» **What you are asked to do**: Turn the lines below into a JSON list of strings, with one string per line and blank lines omitted. Leave the pictures out.
-- Dataset records follows --
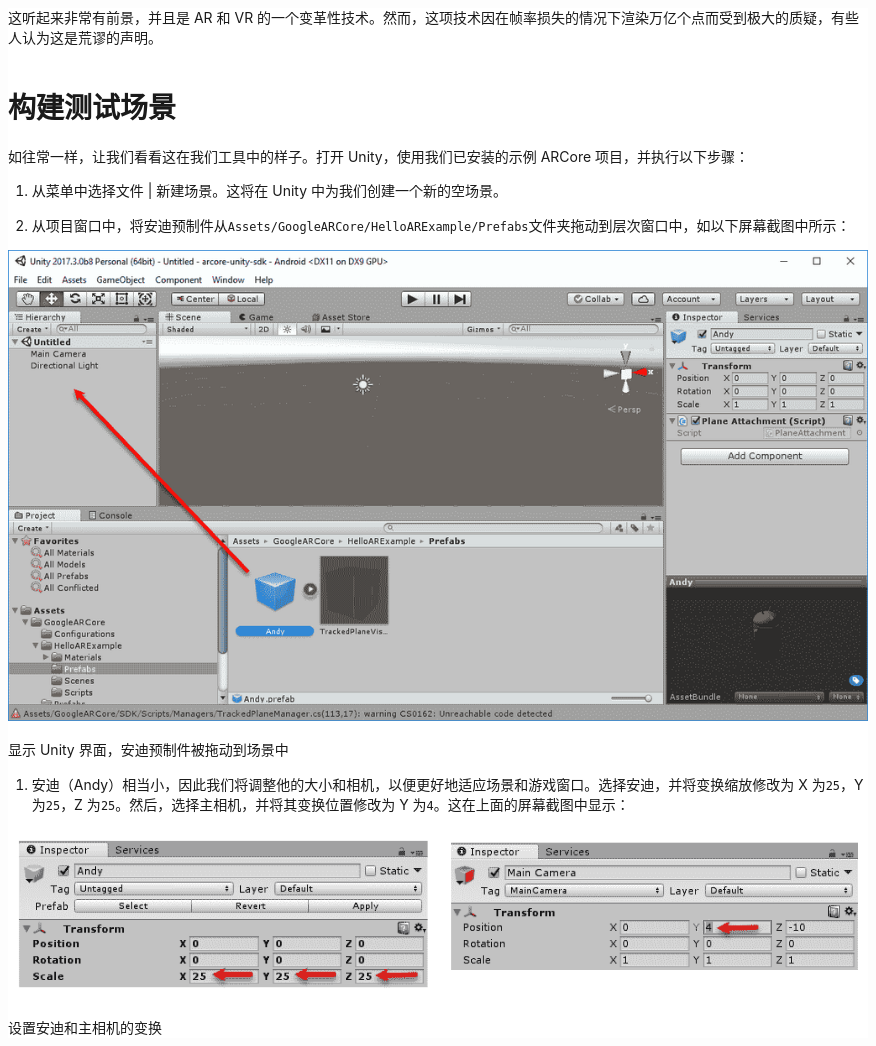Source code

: 这听起来非常有前景，并且是 AR 和 VR 的一个变革性技术。然而，这项技术因在帧率损失的情况下渲染万亿个点而受到极大的质疑，有些人认为这是荒谬的声明。

# 构建测试场景

如往常一样，让我们看看这在我们工具中的样子。打开 Unity，使用我们已安装的示例 ARCore 项目，并执行以下步骤：

1.  从菜单中选择文件 | 新建场景。这将在 Unity 中为我们创建一个新的空场景。

1.  从项目窗口中，将安迪预制件从`Assets/GoogleARCore/HelloARExample/Prefabs`文件夹拖动到层次窗口中，如以下屏幕截图中所示：

![图片](img/64458ed3-7272-431f-b1b5-866bfd43649f.png)

显示 Unity 界面，安迪预制件被拖动到场景中

1.  安迪（Andy）相当小，因此我们将调整他的大小和相机，以便更好地适应场景和游戏窗口。选择安迪，并将变换缩放修改为 X 为`25`，Y 为`25`，Z 为`25`。然后，选择主相机，并将其变换位置修改为 Y 为`4`。这在上面的屏幕截图中显示：

![图片](img/7a24a2fb-c4f9-4cab-bd23-fc151ae513ea.jpg)

设置安迪和主相机的变换
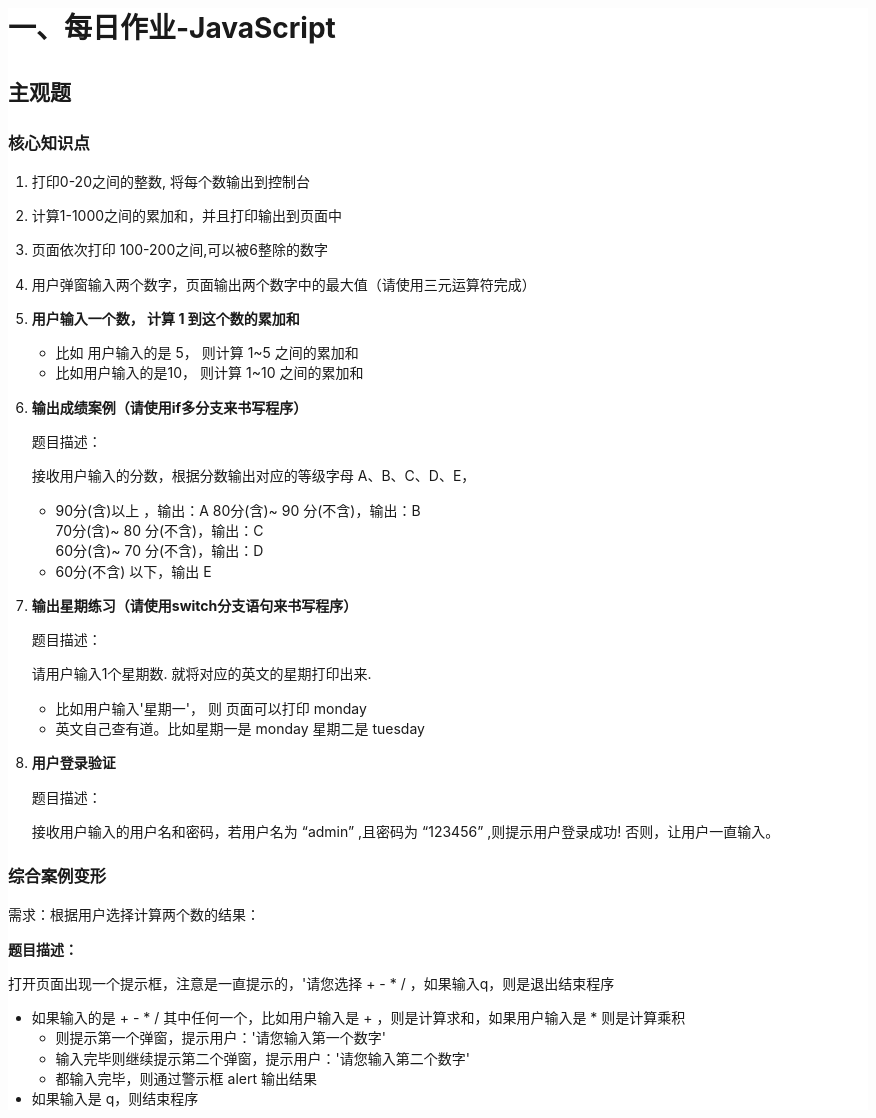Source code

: # 一、每日作业-JavaScript

## 主观题

### 核心知识点

1. 打印0-20之间的整数, 将每个数输出到控制台

2. 计算1-1000之间的累加和，并且打印输出到页面中

3. 页面依次打印 100-200之间,可以被6整除的数字

4. 用户弹窗输入两个数字，页面输出两个数字中的最大值（请使用三元运算符完成）

5. **用户输入一个数，  计算 1 到这个数的累加和** 

   - 比如 用户输入的是 5， 则计算 1~5 之间的累加和
   - 比如用户输入的是10， 则计算 1~10 之间的累加和

6. **输出成绩案例（请使用if多分支来书写程序）**

   题目描述：

   接收用户输入的分数，根据分数输出对应的等级字母 A、B、C、D、E，

   - 90分(含)以上 ，输出：A
     80分(含)~ 90 分(不含)，输出：B	
      70分(含)~ 80 分(不含)，输出：C 	
      60分(含)~ 70 分(不含)，输出：D   	
   - 60分(不含) 以下，输出 E

7. **输出星期练习（请使用switch分支语句来书写程序）**

   题目描述：

   请用户输入1个星期数. 就将对应的英文的星期打印出来. 

   - 比如用户输入'星期一'， 则 页面可以打印  monday 
   - 英文自己查有道。比如星期一是  monday  星期二是 tuesday

8. **用户登录验证**

   题目描述：

   接收用户输入的用户名和密码，若用户名为 “admin” ,且密码为 “123456” ,则提示用户登录成功!  否则，让用户一直输入。

   

### 综合案例变形

需求：根据用户选择计算两个数的结果：

**题目描述：**

打开页面出现一个提示框，注意是一直提示的，'请您选择 + - * / ，如果输入q，则是退出结束程序

- 如果输入的是 + - * / 其中任何一个，比如用户输入是 + ，则是计算求和，如果用户输入是 *  则是计算乘积
  - 则提示第一个弹窗，提示用户：'请您输入第一个数字'
  - 输入完毕则继续提示第二个弹窗，提示用户：'请您输入第二个数字'
  - 都输入完毕，则通过警示框 alert 输出结果
- 如果输入是 q，则结束程序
-- Dataset records concluded --
» **Your response**:
[
  "Source code",
  ": 这听起来非常有前景，并且是 AR 和 VR 的一个变革性技术。然而，这项技术因在帧率损失的情况下渲染万亿个点而受到极大的质疑，有些人认为这是荒谬的声明。",
  "# 构建测试场景",
  "如往常一样，让我们看看这在我们工具中的样子。打开 Unity，使用我们已安装的示例 ARCore 项目，并执行以下步骤：",
  "1.  从菜单中选择文件 | 新建场景。这将在 Unity 中为我们创建一个新的空场景。",
  "1.  从项目窗口中，将安迪预制件从`Assets/GoogleARCore/HelloARExample/Prefabs`文件夹拖动到层次窗口中，如以下屏幕截图中所示：",
  "![图片](img/64458ed3-7272-431f-b1b5-866bfd43649f.png)",
  "显示 Unity 界面，安迪预制件被拖动到场景中",
  "1.  安迪（Andy）相当小，因此我们将调整他的大小和相机，以便更好地适应场景和游戏窗口。选择安迪，并将变换缩放修改为 X 为`25`，Y 为`25`，Z 为`25`。然后，选择主相机，并将其变换位置修改为 Y 为`4`。这在上面的屏幕截图中显示：",
  "![图片](img/7a24a2fb-c4f9-4cab-bd23-fc151ae513ea.jpg)",
  "设置安迪和主相机的变换",
  "Source code",
  ": # 一、每日作业-JavaScript",
  "## 主观题",
  "### 核心知识点",
  "1. 打印0-20之间的整数, 将每个数输出到控制台",
  "2. 计算1-1000之间的累加和，并且打印输出到页面中",
  "3. 页面依次打印 100-200之间,可以被6整除的数字",
  "4. 用户弹窗输入两个数字，页面输出两个数字中的最大值（请使用三元运算符完成）",
  "5. **用户输入一个数，  计算 1 到这个数的累加和** ",
  "   - 比如 用户输入的是 5， 则计算 1~5 之间的累加和",
  "   - 比如用户输入的是10， 则计算 1~10 之间的累加和",
  "6. **输出成绩案例（请使用if多分支来书写程序）**",
  "   题目描述：",
  "   接收用户输入的分数，根据分数输出对应的等级字母 A、B、C、D、E，",
  "   - 90分(含)以上 ，输出：A",
  "     80分(含)~ 90 分(不含)，输出：B\t",
  "      70分(含)~ 80 分(不含)，输出：C \t",
  "      60分(含)~ 70 分(不含)，输出：D   \t",
  "   - 60分(不含) 以下，输出 E",
  "7. **输出星期练习（请使用switch分支语句来书写程序）**",
  "   题目描述：",
  "   请用户输入1个星期数. 就将对应的英文的星期打印出来. ",
  "   - 比如用户输入'星期一'， 则 页面可以打印  monday ",
  "   - 英文自己查有道。比如星期一是  monday  星期二是 tuesday",
  "8. **用户登录验证**",
  "   题目描述：",
  "   接收用户输入的用户名和密码，若用户名为 “admin” ,且密码为 “123456” ,则提示用户登录成功!  否则，让用户一直输入。",
  "### 综合案例变形",
  "需求：根据用户选择计算两个数的结果：",
  "**题目描述：**",
  "打开页面出现一个提示框，注意是一直提示的，'请您选择 + - * / ，如果输入q，则是退出结束程序",
  "- 如果输入的是 + - * / 其中任何一个，比如用户输入是 + ，则是计算求和，如果用户输入是 *  则是计算乘积",
  "  - 则提示第一个弹窗，提示用户：'请您输入第一个数字'",
  "  - 输入完毕则继续提示第二个弹窗，提示用户：'请您输入第二个数字'",
  "  - 都输入完毕，则通过警示框 alert 输出结果",
  "- 如果输入是 q，则结束程序"
]